▶ **REQUIRED TASKS**
#1 In the WordPress sanitization article, how is sanitization defined?
#2 List every thing that the WordPress sanitization article tells the developer not to trust.
#3 Write the next part of the WordPress sanitization article, picking up after its last sentence.

▶ **PASSAGE**
____________________
Beginner's Guide To Data Sanitization And Validation In WordPress

One of the biggest differences between code written by novice developers and more advanced developers is that experienced developers tend to pay a lot more attention towards sanitizing and validating inputs, and late escaping outputs.

Novice developers, on the other hand, tend to overlook these practices. I know I did. I didn’t even know what sanitization, validation, or escaping were. And, while these steps may not seem exciting, they are essential for preventing errors and security exploits on the sites that are running your code.

In this article, I will discuss the basics of sanitizing and validating inputs in the context of WordPress plugin and theme development. My goal is not to provide an exhaustive guide on the topic. Instead, I want to teach you the basics, help you understand what you need to be concerned about, and show you resources to help you learn more. I will be following this article up with a similar article on properly escaping data in WordPress.

As I said before, this is not information I was aware of when I was just starting out as a WordPress developer. Incorporating these practices into your workflow is an important step towards becoming a more seasoned developer.

I’m aware that following these best practices adds time to your job. If you’re new to WordPress development, it’s likely that you’re not charging enough for your time. You can’t make “validating and sanitizing inputs” a line item on your invoice. You just have to either charge more for your project, or if you charge by the hour, estimate for more hours.

Trust No One And Nothing

Validation, generally speaking, is the process of ensuring that the data we are about to work with both exists and is what we expect it to be. Sanitization, in general, is the process of preparing data to be sent to the database and ensuring it is safe to be entered.

As a developer, you should never make assumptions about inputs. Assuming that the content of all requests to your site is properly formatted or does not have malicious intent is poor practice and should be avoided at all costs.

Trust no requests, trust no data already in the database, and definitely don’t trust yourself.

Client-Side Vs. Server-Side Validation

When it comes to validation, form-submission is a major part of the discussion. It’s one of the most common ways that data goes from a client — a browser, app, script or whatever else the end-user or bot is using to make requests to your site — into WordPress. Forms, which may be in the front-end or back-end, should have validation. The form should be designed to prevent the submission of incomplete or malformed data.

Form validation and other types of validation in the browser is no substitute for server-side validation. Every endpoint on your site where you accept request input from an HTTP request needs validation, because even if it is supposed to be used only with a form, that is not the only way data can be submitted to that endpoint.

Client-side validation is an essential part of front-end design, but it is separate from your responsibilities in terms of the code running on the server before passing inputs to the database.

Validation Part One: Is The Request Authorized?

Validation can be thought of as a series of questions. The first question you need to ask yourself is whether or not the request is even allowed. Input, which is otherwise valid and safe from an unauthorized user, is still a major security issue if it’s allowed in.
____________________
▶ **DATASET RECORDS**
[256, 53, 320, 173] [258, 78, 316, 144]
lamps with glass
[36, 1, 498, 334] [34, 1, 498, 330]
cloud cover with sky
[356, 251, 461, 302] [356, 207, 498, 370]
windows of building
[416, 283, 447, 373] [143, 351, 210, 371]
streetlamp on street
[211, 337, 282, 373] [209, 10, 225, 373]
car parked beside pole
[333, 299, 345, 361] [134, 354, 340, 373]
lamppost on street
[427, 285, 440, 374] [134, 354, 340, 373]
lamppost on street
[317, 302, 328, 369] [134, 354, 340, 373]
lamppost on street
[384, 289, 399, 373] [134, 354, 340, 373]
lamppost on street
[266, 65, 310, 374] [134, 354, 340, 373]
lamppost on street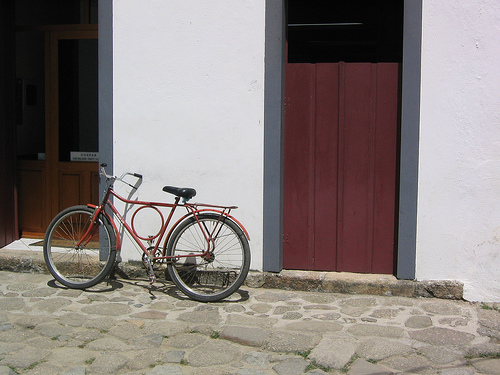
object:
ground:
[1, 249, 500, 372]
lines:
[280, 37, 402, 284]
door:
[259, 1, 431, 284]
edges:
[398, 0, 418, 282]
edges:
[258, 1, 288, 277]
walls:
[113, 1, 267, 276]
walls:
[415, 2, 499, 283]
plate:
[67, 148, 102, 170]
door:
[7, 0, 110, 250]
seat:
[161, 184, 199, 202]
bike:
[40, 156, 257, 305]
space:
[41, 1, 101, 29]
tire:
[162, 209, 255, 305]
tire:
[40, 201, 121, 290]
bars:
[99, 161, 144, 185]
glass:
[50, 35, 106, 162]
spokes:
[177, 219, 244, 297]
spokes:
[50, 211, 109, 281]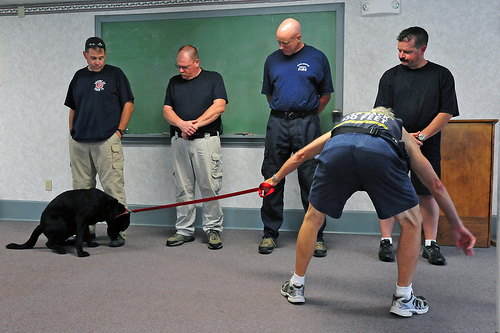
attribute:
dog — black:
[1, 186, 128, 258]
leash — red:
[117, 177, 275, 219]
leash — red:
[127, 177, 278, 217]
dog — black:
[7, 188, 127, 261]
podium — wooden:
[420, 117, 498, 248]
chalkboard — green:
[93, 12, 344, 139]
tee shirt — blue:
[259, 44, 334, 111]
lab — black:
[28, 177, 134, 267]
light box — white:
[360, 3, 402, 14]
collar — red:
[117, 207, 130, 222]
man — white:
[57, 36, 140, 252]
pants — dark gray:
[170, 130, 227, 235]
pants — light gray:
[165, 131, 226, 232]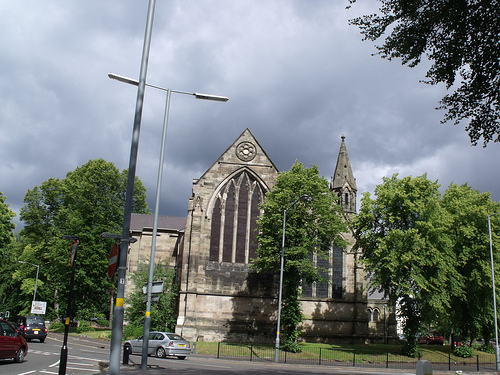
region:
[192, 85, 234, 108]
a white street light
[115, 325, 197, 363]
a gray car on the street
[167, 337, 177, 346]
the tail light of a car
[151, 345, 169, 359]
a black car tire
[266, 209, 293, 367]
a gray metal pole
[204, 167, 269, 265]
the windows on a church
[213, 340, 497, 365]
a small black fence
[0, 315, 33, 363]
a red car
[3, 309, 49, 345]
a black car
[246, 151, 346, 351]
a green tree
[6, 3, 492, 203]
The sky is blue.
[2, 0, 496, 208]
The sky is cloudy.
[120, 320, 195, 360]
The car is silver.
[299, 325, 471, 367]
The grass is green.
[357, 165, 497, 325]
The trees are green.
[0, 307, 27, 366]
The van is red.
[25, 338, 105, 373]
The lines are white.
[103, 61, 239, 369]
Light post on side of street.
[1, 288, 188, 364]
Three cars at intersection.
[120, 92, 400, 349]
the building is stone.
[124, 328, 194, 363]
silver car on road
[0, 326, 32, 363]
red vehicle on road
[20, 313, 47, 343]
black car on road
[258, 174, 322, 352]
tall green tree in front of church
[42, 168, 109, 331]
green tree on side of church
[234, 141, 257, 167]
ornate circle on top of church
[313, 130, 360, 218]
pointed steeple on top of church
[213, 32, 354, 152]
dark rain clouds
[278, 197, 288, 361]
tall metal pole in front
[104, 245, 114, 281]
red caution sign on road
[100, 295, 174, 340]
Yellow stripes on tall poles.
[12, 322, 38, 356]
Red car driving in road.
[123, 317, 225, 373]
Gray car driving in road.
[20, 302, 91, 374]
Black car driving in road.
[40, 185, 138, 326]
Green leaves on tree.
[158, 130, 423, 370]
Large church on the corner.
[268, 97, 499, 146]
Dark clouds in the sky.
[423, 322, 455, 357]
Red car parked near church.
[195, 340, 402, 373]
Dark fence near road.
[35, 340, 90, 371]
White lines marking the road.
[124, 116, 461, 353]
tall stone church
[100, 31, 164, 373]
tall grey metal light pole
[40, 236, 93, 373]
small brown pole with sign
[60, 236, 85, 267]
sign is white and red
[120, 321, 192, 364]
grey car on road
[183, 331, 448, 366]
black fence by road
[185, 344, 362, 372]
grey road by church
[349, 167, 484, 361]
green tree beside church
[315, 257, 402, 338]
shadow of trees on church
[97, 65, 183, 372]
tall pole with lights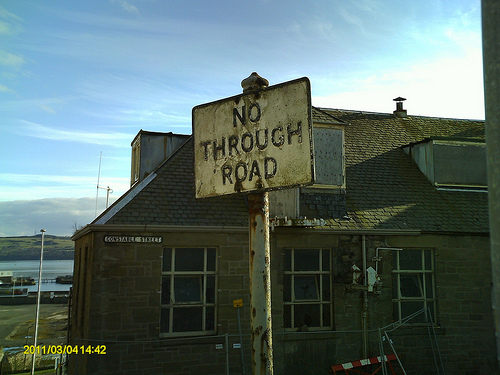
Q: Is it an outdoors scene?
A: Yes, it is outdoors.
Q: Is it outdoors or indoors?
A: It is outdoors.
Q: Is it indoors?
A: No, it is outdoors.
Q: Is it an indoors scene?
A: No, it is outdoors.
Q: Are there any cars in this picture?
A: No, there are no cars.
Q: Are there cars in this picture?
A: No, there are no cars.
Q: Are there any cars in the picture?
A: No, there are no cars.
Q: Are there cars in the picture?
A: No, there are no cars.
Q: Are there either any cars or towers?
A: No, there are no cars or towers.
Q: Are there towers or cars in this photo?
A: No, there are no cars or towers.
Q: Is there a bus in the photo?
A: No, there are no buses.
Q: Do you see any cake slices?
A: No, there are no cake slices.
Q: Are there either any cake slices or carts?
A: No, there are no cake slices or carts.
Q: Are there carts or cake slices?
A: No, there are no cake slices or carts.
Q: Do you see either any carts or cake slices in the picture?
A: No, there are no cake slices or carts.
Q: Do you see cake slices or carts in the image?
A: No, there are no cake slices or carts.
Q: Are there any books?
A: No, there are no books.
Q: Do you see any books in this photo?
A: No, there are no books.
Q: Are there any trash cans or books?
A: No, there are no books or trash cans.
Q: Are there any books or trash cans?
A: No, there are no books or trash cans.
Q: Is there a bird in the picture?
A: No, there are no birds.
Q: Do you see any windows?
A: Yes, there is a window.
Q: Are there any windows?
A: Yes, there is a window.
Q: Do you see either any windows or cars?
A: Yes, there is a window.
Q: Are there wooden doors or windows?
A: Yes, there is a wood window.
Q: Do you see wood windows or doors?
A: Yes, there is a wood window.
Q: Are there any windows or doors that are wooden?
A: Yes, the window is wooden.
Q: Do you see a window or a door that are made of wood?
A: Yes, the window is made of wood.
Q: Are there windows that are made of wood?
A: Yes, there is a window that is made of wood.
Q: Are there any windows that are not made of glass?
A: Yes, there is a window that is made of wood.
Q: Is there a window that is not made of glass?
A: Yes, there is a window that is made of wood.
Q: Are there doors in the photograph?
A: No, there are no doors.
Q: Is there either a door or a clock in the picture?
A: No, there are no doors or clocks.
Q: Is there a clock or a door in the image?
A: No, there are no doors or clocks.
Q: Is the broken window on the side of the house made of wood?
A: Yes, the window is made of wood.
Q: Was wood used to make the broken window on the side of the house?
A: Yes, the window is made of wood.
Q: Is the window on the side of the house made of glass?
A: No, the window is made of wood.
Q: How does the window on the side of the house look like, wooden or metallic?
A: The window is wooden.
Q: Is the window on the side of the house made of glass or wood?
A: The window is made of wood.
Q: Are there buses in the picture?
A: No, there are no buses.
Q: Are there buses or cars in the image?
A: No, there are no buses or cars.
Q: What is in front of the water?
A: The house is in front of the water.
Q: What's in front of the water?
A: The house is in front of the water.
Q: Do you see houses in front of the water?
A: Yes, there is a house in front of the water.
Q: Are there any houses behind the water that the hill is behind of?
A: No, the house is in front of the water.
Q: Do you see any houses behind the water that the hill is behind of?
A: No, the house is in front of the water.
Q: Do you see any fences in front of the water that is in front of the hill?
A: No, there is a house in front of the water.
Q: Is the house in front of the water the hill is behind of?
A: Yes, the house is in front of the water.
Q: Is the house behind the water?
A: No, the house is in front of the water.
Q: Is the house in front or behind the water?
A: The house is in front of the water.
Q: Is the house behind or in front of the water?
A: The house is in front of the water.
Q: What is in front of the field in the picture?
A: The house is in front of the field.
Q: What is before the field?
A: The house is in front of the field.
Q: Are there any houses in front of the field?
A: Yes, there is a house in front of the field.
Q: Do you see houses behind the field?
A: No, the house is in front of the field.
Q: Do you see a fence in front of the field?
A: No, there is a house in front of the field.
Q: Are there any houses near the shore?
A: Yes, there is a house near the shore.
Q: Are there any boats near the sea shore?
A: No, there is a house near the sea shore.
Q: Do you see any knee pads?
A: No, there are no knee pads.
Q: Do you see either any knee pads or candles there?
A: No, there are no knee pads or candles.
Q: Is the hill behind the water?
A: Yes, the hill is behind the water.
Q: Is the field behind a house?
A: Yes, the field is behind a house.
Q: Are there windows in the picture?
A: Yes, there is a window.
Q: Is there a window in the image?
A: Yes, there is a window.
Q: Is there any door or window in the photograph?
A: Yes, there is a window.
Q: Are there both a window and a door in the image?
A: No, there is a window but no doors.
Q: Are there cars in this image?
A: No, there are no cars.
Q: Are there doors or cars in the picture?
A: No, there are no cars or doors.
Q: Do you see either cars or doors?
A: No, there are no cars or doors.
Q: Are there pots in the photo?
A: No, there are no pots.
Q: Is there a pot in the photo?
A: No, there are no pots.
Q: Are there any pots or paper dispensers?
A: No, there are no pots or paper dispensers.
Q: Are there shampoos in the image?
A: No, there are no shampoos.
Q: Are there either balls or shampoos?
A: No, there are no shampoos or balls.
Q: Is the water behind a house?
A: Yes, the water is behind a house.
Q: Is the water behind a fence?
A: No, the water is behind a house.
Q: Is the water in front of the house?
A: No, the water is behind the house.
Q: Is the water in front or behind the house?
A: The water is behind the house.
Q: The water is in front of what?
A: The water is in front of the hill.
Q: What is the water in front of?
A: The water is in front of the hill.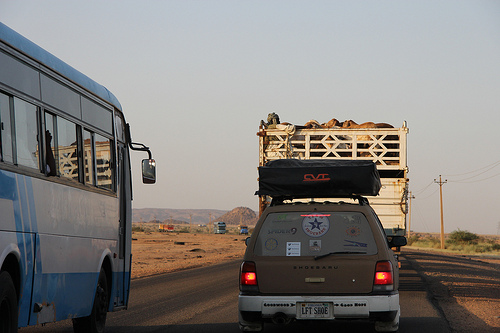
____________________
▶ **ANSWERS FOR THE TASKS**
#1 Sanitization is the process of preparing data to be sent to the database and ensuring it is safe to be entered.

#2 Requests, data already in the database, and yourself.

#3
For the most part, this is determined by whether or not the current user has a specific capability as defined by WordPress. In addition, most of the time, we want to prevent submissions that do not originate from our site. This is not always the case, however, when it is, nonces and checking the request referrer are good, but not perfect ways to prevent cross-site forgery attacks.

That is why the first step in processing all requests should be to check if a nonce is present and if so, to verify it. Here is an example where we check that a POST request has a key called _wpnonce and, only if does, do we proceed to check if the current user has a capability:

if( isset( $_POST[ '_wpnonce' ] ) && wp_verify_nonce( $_POST[ '_wpnonce' ] ) ){
    if( current_user_can( 'some_capability' ) ){
 
    }
}

Both auth cookies and nonces can be intercepted. Since nonces that are created for logged-in users are tied to the user ID they were created for, using one prevents mismatched cookies and nonces from being used. In addition, since nonces have a limited lifespan before they become invalid — 12 hours, by default — the usefulness of an intercepted nonce is minimal.

Validation Part Two: Is The Correct Data Present?

Imagine a request that is designed to modify two meta fields of a post. That is only going to work if the fields we expect to pass are present. So before further processing a request, we want to make sure we have the right data.

In the context of a form submission or other data coming from a client, we need to make sure that the expected fields in the GET or POST super global are set. Here is a simple example, adding to the example from the last section, which checks that the data we need is set, using the function isset():

if( isset( $_POST[ '_wpnonce' ] ) && wp_verify_nonce( $_POST[ '_wpnonce' ] ) ){
    if( current_user_can( 'some_capability' ) ) {
        if( isset( $_POST[ 'number_of_thing' ] )  ){
 
        }
    }
}

This same principle applies to any function in the global scope that assumes any structure for the variables passed into it. For example, consider this function:

function slug_something( $post_id, $data ){
 
    update_post_meta( $post_id, 'foo', $data[ 'foo' ] );
    update_post_meta( $post_id, 'bar', $data[ 'bar' ] );
 
}

This works perfectly if $post_id is the ID of a post and the variable $data is an array with the keys ‘foo’ and ‘bar’. If not, however, the end result is not going to be as expected. The performance will be affected and PHP notices may be displayed.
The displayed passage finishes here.